Jussi Ängeslevä is a designer, an artist and an educator. From April 2020 until October 2021 he was Professor for Internet of Things at the Einstein Center Digital Future (ECDF) and the University of the Arts Berlin. Jussi Ängeslevä is involved in the field of new media, working with digital materiality and interaction design.
His professional history is defined by being between fields; Between art and technology and between academia and industry: Creating intuitive interactive spatial experiences for museums and commercial clients and researching the experiential qualities of different interaction technologies. „My work in creating public space media installations require instant and intuitive understanding for “newbie” users”, he says. This often works best when the perceived interface concept tightly couples with the technological sensing system controlling it. The more present the hardware, the better. “As a hacker by heart, I strive for finding opportunities in leveraging the essence of the existing, and expanding it with the new, ideally with minimal effort and maximum effect”, he mentions.
During his research at the ECDF he will explore the Internet of Things primarily focussing on the digitally expanded everyday things – How the things relate to us as individuals and users, how we interact, associate meaning into these objects and weave them to be integral parts of our everyday lives. “Approaching the topic from a design perspective, the experimental, aesthetic and narrative will play a central role in my research”, he says.
From his perspective experimental, iterative design and prototyping can help understand how to design networkedness to everyday artifacts. “Shifting between technical, functional, narrative and aesthetic representations of networked objects, we can speculate on the future possibilities and desirability, or meaningfulness of such things. When objects are augmented with digital behaviour we do not only use them, but have a relationship with them through interaction”, he says. Through design exploration, speculation and creating working prototypes, his work focuses on the meaning making possibilities and strategies of such digital-analogue things.

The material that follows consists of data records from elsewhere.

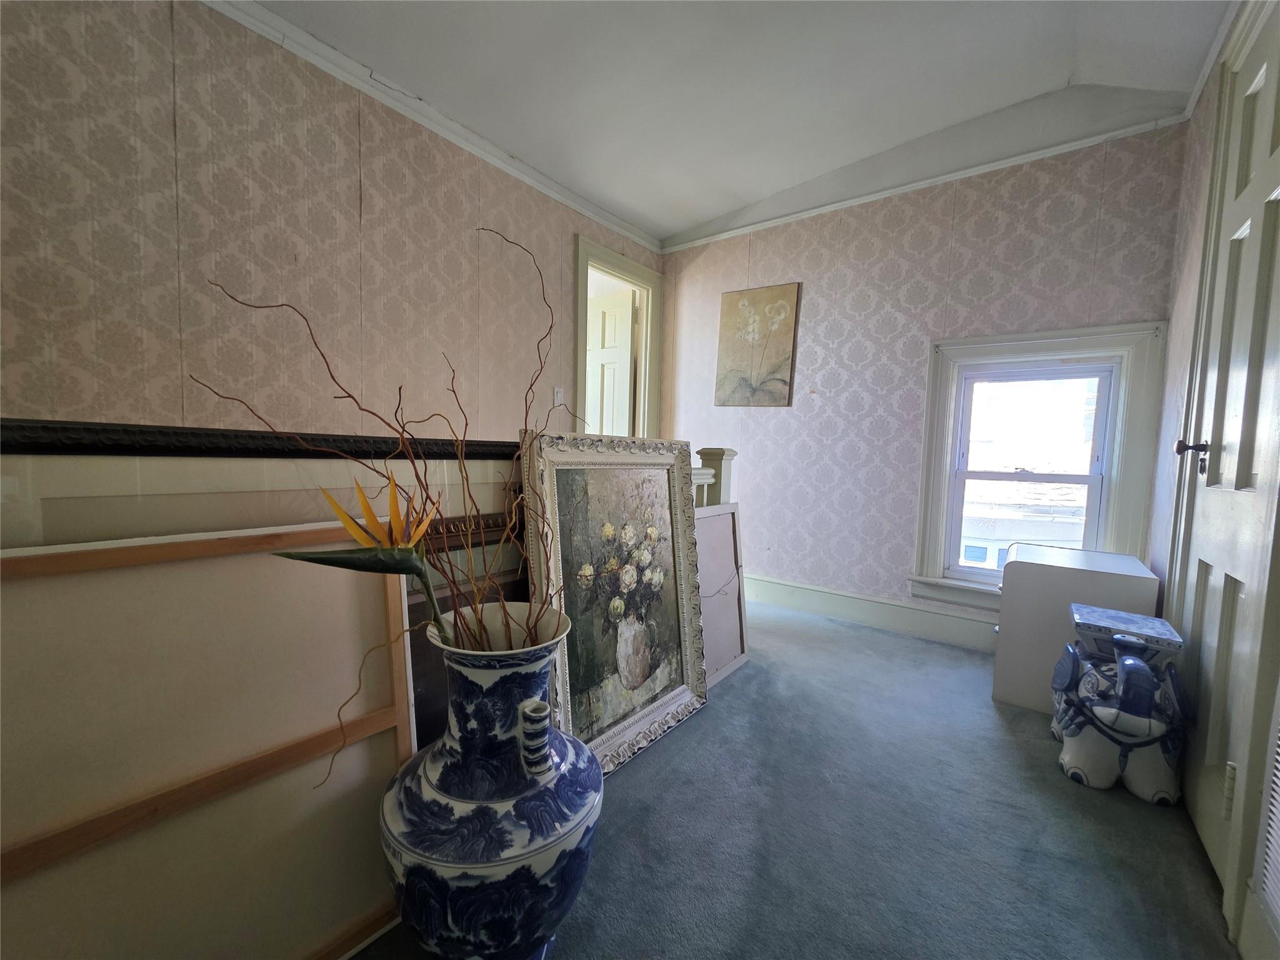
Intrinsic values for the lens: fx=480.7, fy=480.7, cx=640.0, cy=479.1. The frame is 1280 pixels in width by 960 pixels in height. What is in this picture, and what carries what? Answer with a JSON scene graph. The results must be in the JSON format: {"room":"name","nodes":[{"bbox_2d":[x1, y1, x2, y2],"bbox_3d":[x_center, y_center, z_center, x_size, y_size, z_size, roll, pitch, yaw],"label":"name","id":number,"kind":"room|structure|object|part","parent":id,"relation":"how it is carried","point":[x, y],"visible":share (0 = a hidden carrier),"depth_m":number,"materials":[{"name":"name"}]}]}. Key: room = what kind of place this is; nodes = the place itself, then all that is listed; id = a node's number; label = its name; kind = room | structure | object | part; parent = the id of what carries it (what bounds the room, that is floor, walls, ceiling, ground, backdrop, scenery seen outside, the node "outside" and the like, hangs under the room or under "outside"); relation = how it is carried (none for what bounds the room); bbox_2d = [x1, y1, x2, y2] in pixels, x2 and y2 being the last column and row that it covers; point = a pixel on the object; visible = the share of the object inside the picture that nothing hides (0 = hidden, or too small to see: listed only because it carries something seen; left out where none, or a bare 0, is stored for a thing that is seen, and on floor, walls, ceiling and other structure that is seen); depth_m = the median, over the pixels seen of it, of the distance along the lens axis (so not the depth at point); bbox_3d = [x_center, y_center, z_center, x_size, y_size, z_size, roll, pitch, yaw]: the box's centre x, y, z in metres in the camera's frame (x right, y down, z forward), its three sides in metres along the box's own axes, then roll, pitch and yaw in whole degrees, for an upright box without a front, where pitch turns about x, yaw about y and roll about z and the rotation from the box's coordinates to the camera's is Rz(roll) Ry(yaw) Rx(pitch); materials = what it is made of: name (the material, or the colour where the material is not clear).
{"room":"hallway","nodes":[
{"label":"hallway","id":0,"kind":"room"},
{"bbox_2d":[0,0,661,443],"bbox_3d":[-1.225,-0.551,2.278,0.129,2.789,4.440,5,5,37],"label":"left wall","id":1,"kind":"structure","parent":0,"point":[104,332],"depth_m":1.83,"materials":[{"name":"beige paper"}]},
{"bbox_2d":[200,0,661,253],"bbox_3d":[-1.188,-1.724,2.070,0.047,0.077,4.082,5,5,37],"label":"crown molding","id":2,"kind":"structure","parent":1,"relation":"attached to","point":[459,140],"depth_m":2.23,"materials":[{"name":"white paint"}]},
{"bbox_2d":[552,386,564,406],"bbox_3d":[-0.515,-0.526,3.058,0.018,0.119,0.073,5,5,37],"label":"light switch","id":3,"kind":"object","parent":1,"relation":"attached to","point":[560,394],"visible":0.93,"depth_m":3.05,"materials":[{"name":"white plastic"}]},
{"bbox_2d":[573,234,664,440],"bbox_3d":[-0.217,-0.386,3.559,0.179,2.347,1.001,5,5,37],"label":"door frame","id":4,"kind":"structure","parent":1,"relation":"in","point":[581,326],"depth_m":3.62,"materials":[{"name":"paint"}]},
{"bbox_2d":[586,287,636,436],"bbox_3d":[-0.415,-0.420,4.017,0.790,2.112,0.133,4,5,34],"label":"open door","id":5,"kind":"structure","parent":4,"relation":"in","point":[608,324],"depth_m":3.86,"materials":[{"name":"white paint"}]},
{"bbox_2d":[239,0,1233,246],"bbox_3d":[0.064,-1.760,1.094,3.409,0.210,4.584,5,5,37],"label":"ceiling","id":6,"kind":"structure","parent":0,"point":[687,216],"depth_m":2.07,"materials":[{"name":"white paint"}]},
{"bbox_2d":[346,600,1236,959],"bbox_3d":[-0.195,0.994,1.405,3.634,0.102,4.962,5,5,37],"label":"carpet floor","id":7,"kind":"structure","parent":0,"point":[679,740],"depth_m":1.32,"materials":[{"name":"carpet"}]},
{"bbox_2d":[0,521,417,959],"bbox_3d":[-0.772,0.535,0.782,0.071,0.876,0.806,5,5,37],"label":"wooden frame","id":8,"kind":"object","parent":7,"relation":"on","point":[59,587],"visible":0.89,"depth_m":0.82,"materials":[{"name":"brown wood"}]},
{"bbox_2d":[0,428,521,554],"bbox_3d":[-0.692,0.385,1.231,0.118,0.986,1.484,5,5,37],"label":"framed picture","id":9,"kind":"object","parent":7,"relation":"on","point":[130,480],"visible":0.32,"depth_m":0.94},
{"bbox_2d":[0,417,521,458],"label":"picture frame","id":10,"kind":"object","parent":9,"relation":"on","point":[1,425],"visible":0.86,"depth_m":1.11,"materials":[{"name":"black wood"}]},
{"bbox_2d":[402,507,529,750],"bbox_3d":[-0.443,0.530,1.418,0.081,0.832,0.759,5,5,37],"label":"framed picture","id":11,"kind":"object","parent":7,"relation":"on","point":[420,660],"visible":0.22,"depth_m":1.31,"materials":[{"name":"brown"}]},
{"bbox_2d":[382,601,598,959],"bbox_3d":[-0.302,0.631,1.010,0.447,0.690,0.447,5,5,37],"label":"floor vase","id":12,"kind":"object","parent":7,"relation":"on","point":[494,869],"visible":0.97,"depth_m":0.86,"materials":[{"name":"blue ceramic"}]},
{"bbox_2d":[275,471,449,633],"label":"artificial flower","id":13,"kind":"object","parent":12,"relation":"in","point":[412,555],"visible":0.76,"depth_m":0.85,"materials":[{"name":"plant"}]},
{"bbox_2d":[196,232,564,738],"bbox_3d":[-0.364,0.051,0.866,0.512,0.987,0.619,5,5,37],"label":"dried branches","id":14,"kind":"object","parent":12,"relation":"in","point":[480,622],"visible":0.79,"depth_m":0.86,"materials":[{"name":"plant"}]},
{"bbox_3d":[-0.195,0.479,0.892,0.065,0.118,0.056,5,5,37],"label":"handle","id":15,"kind":"part","parent":12,"relation":"part of","materials":[{"name":"white ceramic"}]},
{"bbox_2d":[517,429,708,773],"bbox_3d":[-0.057,0.390,1.689,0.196,1.062,0.783,5,5,37],"label":"framed painting","id":16,"kind":"object","parent":7,"relation":"on","point":[560,474],"visible":0.88,"depth_m":1.67},
{"bbox_2d":[688,445,738,510],"bbox_3d":[0.151,0.357,2.368,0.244,1.110,0.949,5,5,37],"label":"stair railing","id":17,"kind":"object","parent":7,"relation":"on","point":[719,455],"visible":0.13,"depth_m":2.54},
{"bbox_2d":[693,502,749,687],"bbox_3d":[0.311,0.513,2.159,0.095,0.777,0.587,5,5,37],"label":"picture frame","id":18,"kind":"object","parent":7,"relation":"on","point":[719,522],"visible":0.54,"depth_m":2.24,"materials":[{"name":"wood"}]},
{"bbox_2d":[991,543,1164,713],"bbox_3d":[1.870,0.642,2.123,0.487,0.626,0.541,5,5,37],"label":"white cabinet","id":19,"kind":"object","parent":7,"relation":"on","point":[1008,692],"visible":0.69,"depth_m":1.98,"materials":[{"name":"white"}]},
{"bbox_2d":[1050,605,1186,802],"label":"elephant garden stool","id":20,"kind":"object","parent":7,"relation":"on","point":[1127,662],"visible":0.99,"depth_m":1.51,"materials":[{"name":"ceramic"}]},
{"bbox_2d":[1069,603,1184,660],"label":"stool top","id":21,"kind":"object","parent":20,"relation":"on","point":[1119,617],"visible":0.86,"depth_m":1.57,"materials":[{"name":"blue ceramic"}]},
{"bbox_2d":[656,118,1191,635],"bbox_3d":[1.339,-0.554,3.044,2.964,2.931,0.144,5,5,37],"label":"back wall","id":22,"kind":"structure","parent":0,"point":[852,348],"depth_m":2.83,"materials":[{"name":"pink paper"}]},
{"bbox_2d":[714,282,799,406],"bbox_3d":[0.797,-0.919,3.351,0.547,0.822,0.031,5,5,37],"label":"painting","id":23,"kind":"object","parent":22,"relation":"attached to","point":[745,305],"visible":0.99,"depth_m":3.32},
{"bbox_2d":[741,573,998,650],"bbox_3d":[1.295,0.795,3.026,2.854,0.163,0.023,5,5,37],"label":"baseboard","id":24,"kind":"structure","parent":22,"relation":"attached to","point":[830,606],"depth_m":2.92,"materials":[{"name":"white paint"}]},
{"bbox_2d":[660,103,1187,252],"bbox_3d":[1.345,-1.689,2.913,2.746,0.057,0.034,5,5,37],"label":"crown molding","id":25,"kind":"structure","parent":22,"relation":"attached to","point":[782,219],"depth_m":2.64,"materials":[{"name":"white paint"}]},
{"bbox_2d":[908,322,1166,610],"bbox_3d":[2.025,-0.015,2.539,0.945,1.497,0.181,5,5,37],"label":"window","id":26,"kind":"structure","parent":22,"relation":"in","point":[1027,359],"depth_m":2.50,"materials":[{"name":"white paint"}]},
{"bbox_2d":[1142,0,1279,954],"bbox_3d":[1.231,-0.363,0.573,0.143,2.847,4.066,5,5,37],"label":"right wall","id":27,"kind":"structure","parent":0,"point":[1199,227],"depth_m":1.85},
{"bbox_2d":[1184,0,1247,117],"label":"crown molding","id":28,"kind":"structure","parent":27,"relation":"attached to","point":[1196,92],"depth_m":1.82,"materials":[{"name":"white paint"}]},
{"bbox_2d":[1175,3,1279,934],"bbox_3d":[1.613,-0.134,1.306,0.100,2.308,0.750,5,5,37],"label":"door","id":29,"kind":"structure","parent":27,"relation":"in","point":[1267,254],"depth_m":1.34,"materials":[{"name":"white paint"}]},
{"bbox_3d":[1.698,-0.081,1.493,0.079,0.082,0.071,5,5,37],"label":"doorknob","id":30,"kind":"part","parent":29,"relation":"part of","materials":[{"name":"metal"}]},
{"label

Instead of looking at the optimization potential of smart cities, smart buildings, or the industrial internet, Jussi Ängeslevä intends to focus on the ways in which networked everyday objects can be designed to not only automate, simplify or optimize our lives, but how the digital behaviour, in short and long term can grow into personal meaning and relationships with the objects.
Jussi Ängeslevä is looking forward to the collaborations with other professors at the ECDF: “The Center provides a fantastic network to work together with the experts of different fields addressing the challenges of designing everyday networked objects.”